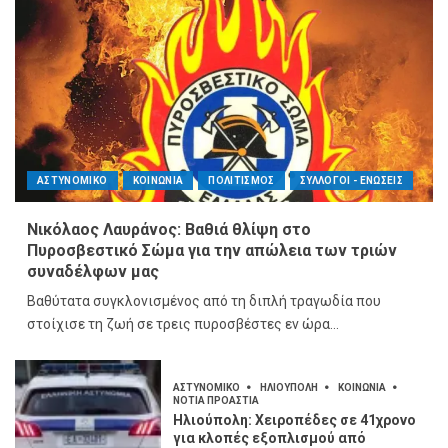
ΑΣΤΥΝΟΜΙΚΟ
ΚΟΙΝΩΝΙΑ
ΠΟΛΙΤΙΣΜΟΣ
ΣΥΛΛΟΓΟΙ - ΕΝΩΣΕΙΣ
Νικόλαος Λαυράνος: Βαθιά θλίψη στο
Πυροσβεστικό Σώμα για την απώλεια των τριών
συναδέλφων μας
Βαθύτατα συγκλονισμένος από τη διπλή τραγωδία που
στοίχισε τη ζωή σε τρεις πυροσβέστες εν ώρα...
ΑΣΤΥΝΟΜΙΚΟ
ΗΛΙΟΥΠΟΛΗ
ΚΟΙΝΩΝΙΑ
ΝΟΤΙΑ ΠΡΟΑΣΤΙΑ
Ηλιούπολη: Χειροπέδες σε 41χρονο
για κλοπές εξοπλισμού από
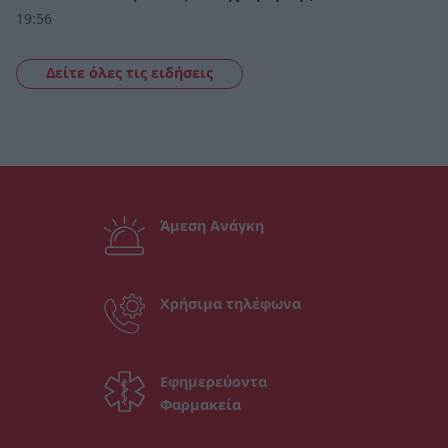
19:56
Δείτε όλες τις ειδήσεις
Άμεση Ανάγκη
Χρήσιμα τηλέφωνα
Εφημερεύοντα
Φαρμακεία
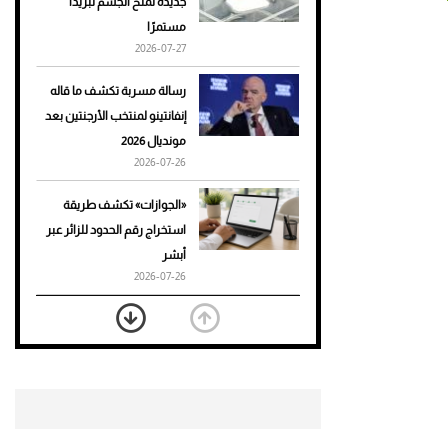
جديدة تمنح الجسم تبريدًا
مستمرًا
أحذية Mary Jane: ترف وأناقة
2026-07-27
للرجال
رسالة مسربة تكشف ما قاله
إنفانتينو لمنتخب الأرجنتين بعد
مونديال 2026
2026-07-26
«الجوازات» تكشف طريقة
استخراج رقم الحدود للزائر عبر
أبشر
2026-07-26
بعد 7 أشهر من تعرضه لحادث
مروع.. جوشوا يفوز على برينغا
بـ"الضربة القاضية" (فيديو)
2026-07-26
موعد صرف حساب المواطن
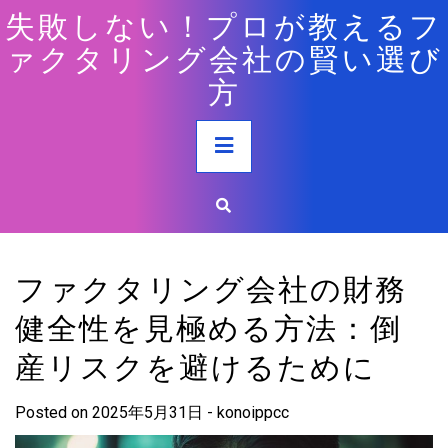
Skip
失敗しない！プロが教えるフ
to
ァクタリング会社の賢い選び
content
方
Primary
Menu
ファクタリング会社の財務
健全性を見極める方法：倒
産リスクを避けるために
Posted on
2025年5月31日
-
konoippcc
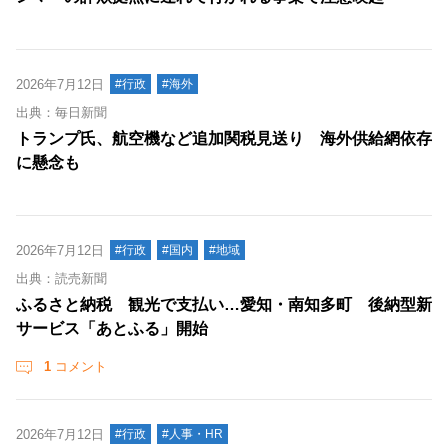
2026年7月12日
#行政
#海外
出典：毎日新聞
トランプ氏、航空機など追加関税見送り 海外供給網依存
に懸念も
2026年7月12日
#行政
#国内
#地域
出典：読売新聞
ふるさと納税 観光で支払い…愛知・南知多町 後納型新
サービス「あとふる」開始
1
コメント
2026年7月12日
#行政
#人事・HR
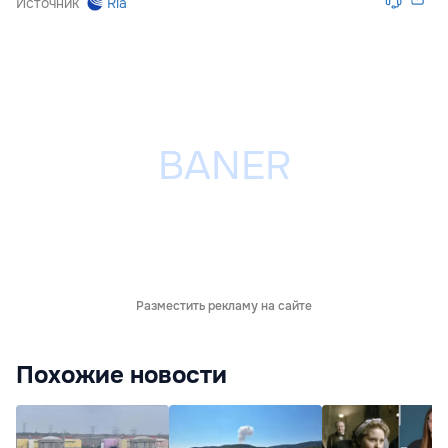
Источник
Ria
Разместить рекламу на сайте
Похожие новости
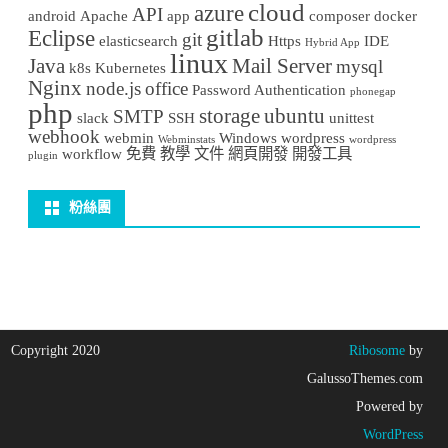
cloud
azure
API
android
Apache
app
composer
docker
gitlab
Eclipse
git
elasticsearch
Https
IDE
Hybrid App
linux
Java
Mail Server
mysql
k8s
Kubernetes
Nginx
node.js
office
Password Authentication
phonegap
php
storage
ubuntu
SMTP
slack
SSH
unittest
webhook
webmin
Windows
wordpress
Webminstats
wordpress
workflow
免費
教學
文件
網頁開發
開發工具
plugin
粉絲團
Copyright 2020
Ribosome
by
GalussoThemes.com
Powered by
WordPress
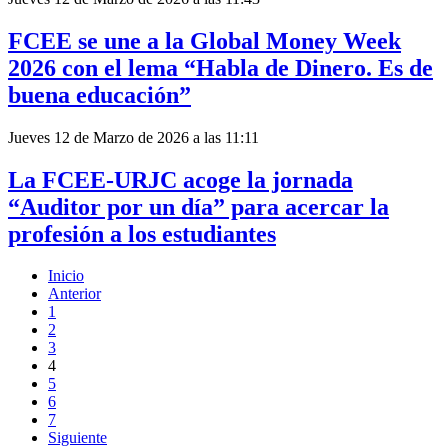
FCEE se une a la Global Money Week
2026 con el lema “Habla de Dinero. Es de
buena educación”
Jueves 12 de Marzo de 2026 a las 11:11
La FCEE-URJC acoge la jornada
“Auditor por un día” para acercar la
profesión a los estudiantes
Inicio
Anterior
1
2
3
4
5
6
7
Siguiente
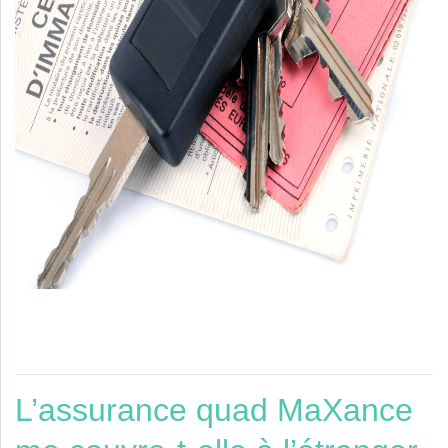
L’assurance quad MaXance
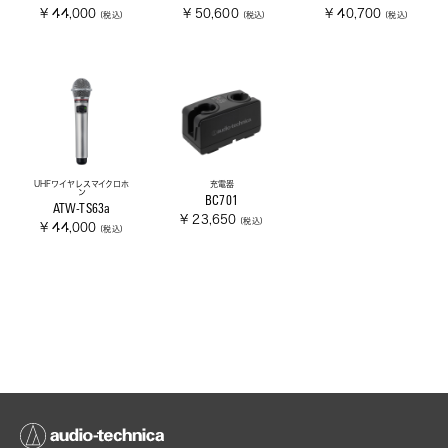
¥ 44,000
¥ 50,600
¥ 40,700
(税込)
(税込)
(税込)
UHFワイヤレスマイクロホ
充電器
ン
BC701
ATW-TS63a
¥ 23,650
(税込)
¥ 44,000
(税込)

■ PROBLEM REQUIREMENTS: Scan the material above. Copy each line where "FCEE" occurs.

■ ANSWER TO THIS EXERCISE:
FCEE se une a la Global Money Week
La FCEE-URJC acoge la jornada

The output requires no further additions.